Wichtig bei Gesangskabinen ist auch: Wenn die Sängerin hübsch ist, muß sie die Möglichkeit haben, die Kabine von innen zu verschließen. Wenn der Sänger häßlich ist, muß die Kabine von außen verschließbar sein. Letzteres ist bei Schlagzeugkabinen besonders interessant.
Dann stellt sich mir noch die Frage, was die Leute von Jungles Link mit 3 Kopphörern in so einer Minikabine veranstalten.
jo, scheibe sollte gewinkelt sein, sonst gibts böse reflektionen direkt aufs Mikro. Haben die Jungens bei uns hier um Audiowarehaus gemeint.
Im Prinzip aber so, wie wir gesagt haben, hm? Spanplatten nehmen, wenns dicht sein soll doppelwandig und Wolle dazwischen, die innere Kabine möglichst sogarnoch von der äusseren entkoppeln und innen Pyramidenschaum rein.
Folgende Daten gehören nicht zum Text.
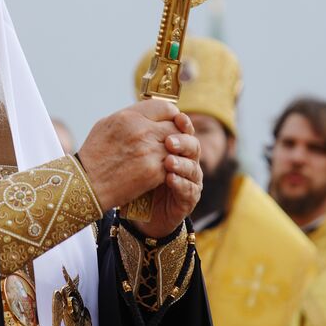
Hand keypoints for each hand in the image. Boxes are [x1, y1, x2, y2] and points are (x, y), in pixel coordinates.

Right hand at [77, 99, 195, 208]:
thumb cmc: (94, 155)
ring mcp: (150, 151)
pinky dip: (168, 167)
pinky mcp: (155, 171)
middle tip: (169, 142)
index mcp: (130, 117)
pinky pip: (173, 164)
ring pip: (177, 146)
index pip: (166, 107)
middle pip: (175, 126)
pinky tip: (158, 170)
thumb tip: (148, 114)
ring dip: (173, 152)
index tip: (168, 122)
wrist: (87, 184)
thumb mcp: (106, 125)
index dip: (171, 115)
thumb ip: (131, 117)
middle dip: (174, 134)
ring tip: (162, 157)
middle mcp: (142, 131)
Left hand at [141, 119, 202, 237]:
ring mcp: (189, 181)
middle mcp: (186, 161)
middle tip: (169, 142)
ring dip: (181, 164)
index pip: (183, 130)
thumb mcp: (135, 156)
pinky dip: (180, 184)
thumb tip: (133, 113)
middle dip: (182, 142)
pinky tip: (171, 179)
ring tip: (169, 162)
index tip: (177, 117)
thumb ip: (139, 138)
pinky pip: (189, 190)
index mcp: (176, 147)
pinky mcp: (188, 200)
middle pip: (192, 146)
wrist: (139, 212)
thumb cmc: (136, 179)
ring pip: (192, 168)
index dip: (183, 123)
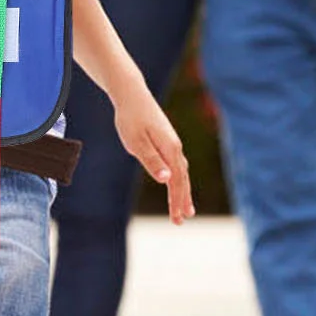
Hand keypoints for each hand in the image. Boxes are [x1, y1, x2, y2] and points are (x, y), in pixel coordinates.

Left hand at [111, 83, 193, 224]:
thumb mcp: (137, 142)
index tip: (177, 219)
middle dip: (182, 200)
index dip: (177, 201)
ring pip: (181, 172)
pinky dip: (179, 178)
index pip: (177, 181)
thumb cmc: (131, 118)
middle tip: (181, 221)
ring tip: (185, 209)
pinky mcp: (166, 140)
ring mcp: (172, 143)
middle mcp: (175, 147)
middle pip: (182, 179)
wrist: (132, 94)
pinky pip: (176, 164)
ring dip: (183, 191)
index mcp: (170, 149)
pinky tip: (176, 184)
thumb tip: (166, 180)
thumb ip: (151, 161)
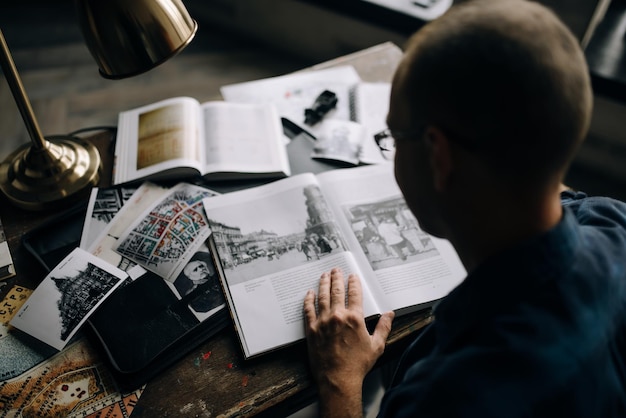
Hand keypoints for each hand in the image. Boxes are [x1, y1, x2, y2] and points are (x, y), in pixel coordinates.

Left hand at [303, 268, 393, 416]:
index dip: (353, 283)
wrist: (338, 379)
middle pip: (336, 291)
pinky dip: (308, 300)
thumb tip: (390, 314)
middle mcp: (338, 316)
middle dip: (336, 278)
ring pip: (322, 297)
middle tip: (336, 270)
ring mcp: (323, 322)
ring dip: (323, 284)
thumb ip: (383, 327)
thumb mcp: (377, 346)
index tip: (352, 276)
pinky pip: (308, 310)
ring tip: (324, 275)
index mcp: (355, 318)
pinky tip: (309, 293)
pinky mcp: (311, 330)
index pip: (354, 294)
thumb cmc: (358, 365)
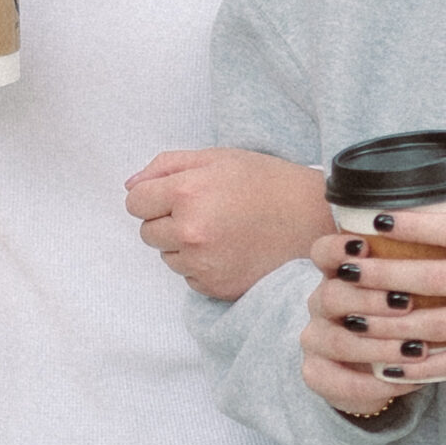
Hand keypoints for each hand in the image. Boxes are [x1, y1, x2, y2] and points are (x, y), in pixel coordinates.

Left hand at [125, 149, 331, 300]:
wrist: (314, 219)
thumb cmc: (267, 183)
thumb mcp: (218, 157)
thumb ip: (166, 166)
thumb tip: (131, 186)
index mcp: (186, 192)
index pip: (135, 203)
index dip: (153, 197)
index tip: (176, 196)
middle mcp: (189, 232)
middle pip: (147, 232)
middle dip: (167, 221)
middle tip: (206, 211)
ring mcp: (202, 264)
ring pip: (167, 257)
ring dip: (184, 246)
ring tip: (222, 230)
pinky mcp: (216, 288)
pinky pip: (189, 278)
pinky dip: (202, 266)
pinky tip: (231, 250)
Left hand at [298, 206, 445, 401]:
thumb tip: (429, 222)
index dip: (409, 224)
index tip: (371, 220)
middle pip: (434, 278)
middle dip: (382, 275)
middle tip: (345, 271)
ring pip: (439, 325)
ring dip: (390, 325)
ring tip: (354, 320)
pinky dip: (422, 366)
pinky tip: (391, 364)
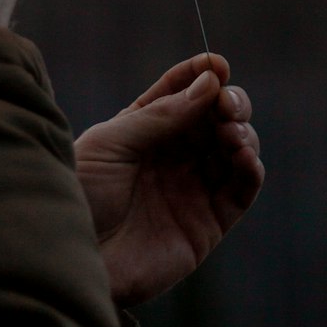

Ich werde den Kasten doppelwandig, rechteckig, aus 19er und 16er Spanplatten machen, Fenster doppelwandig und innere Scheibe schräg mit "Vorhang" aus Pyramidenschaumstoff. Zwischen die Wände kommt Mineralwolle und innen wird alles mit Noppenschaum oder Pyramidenschaum verkleidet.
Ist akustisch eigentlich ein echter Unterschied zwischen Noppen- und Pyramidenschaum?